Rewrite the change lines for all the rows below, renaming "rows swapped" to "rows exchanged" and keeping everything else the same. Leave the pictures out of your answer.

________________________________________

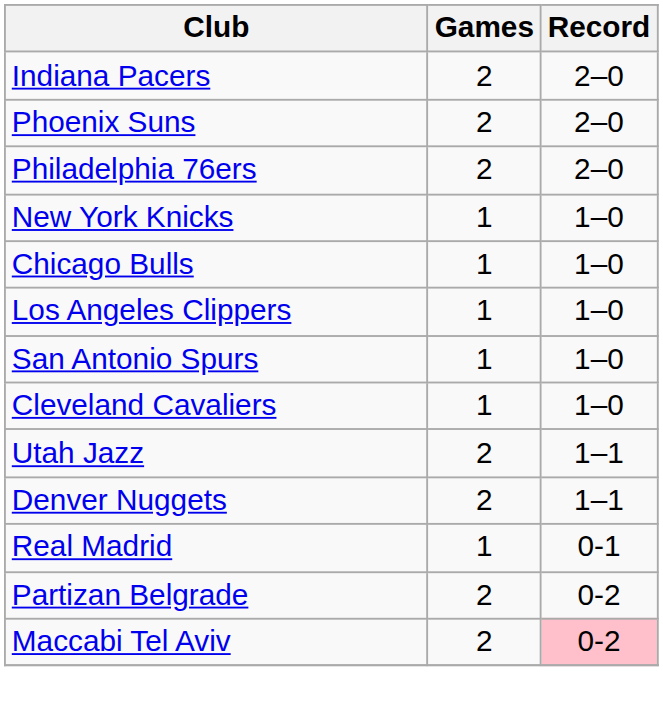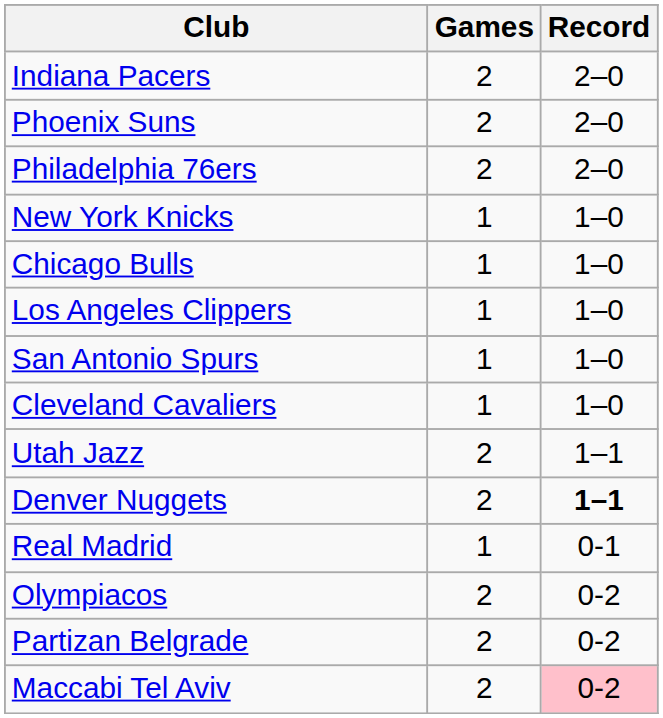Denver Nuggets | Record: normal -> bold
+ row: Olympiacos | 2 | 0-2
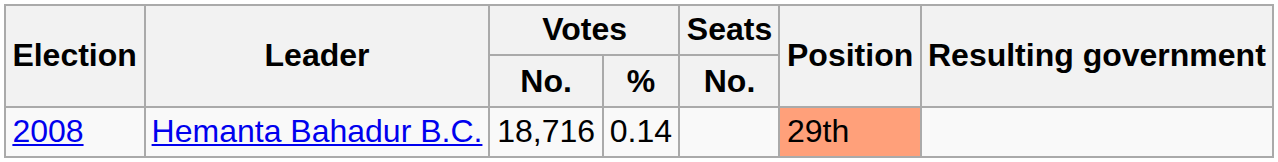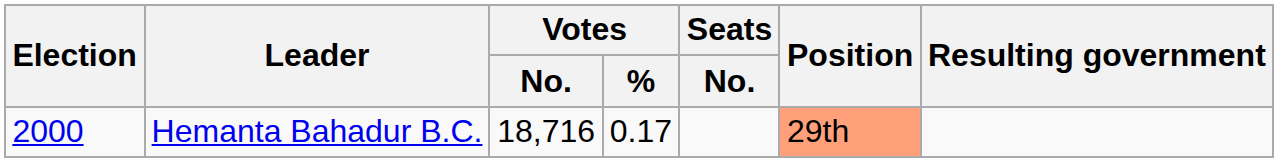Hemanta Bahadur B.C. | Election: 2008 -> 2000
Hemanta Bahadur B.C. | Votes / %: 0.14 -> 0.17
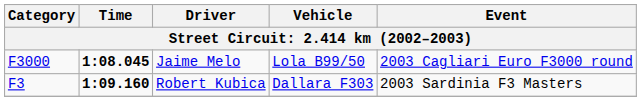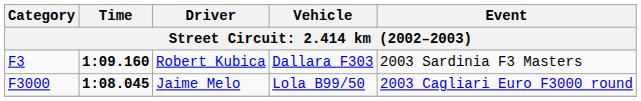rows swapped: Jaime Melo <-> Robert Kubica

________________________________________

▸ **EXPECTED ANSWER**:
Denver Nuggets | Record: normal -> bold
+ row: Olympiacos | 2 | 0-2
Hemanta Bahadur B.C. | Election: 2008 -> 2000
Hemanta Bahadur B.C. | Votes / %: 0.14 -> 0.17
rows exchanged: Jaime Melo <-> Robert Kubica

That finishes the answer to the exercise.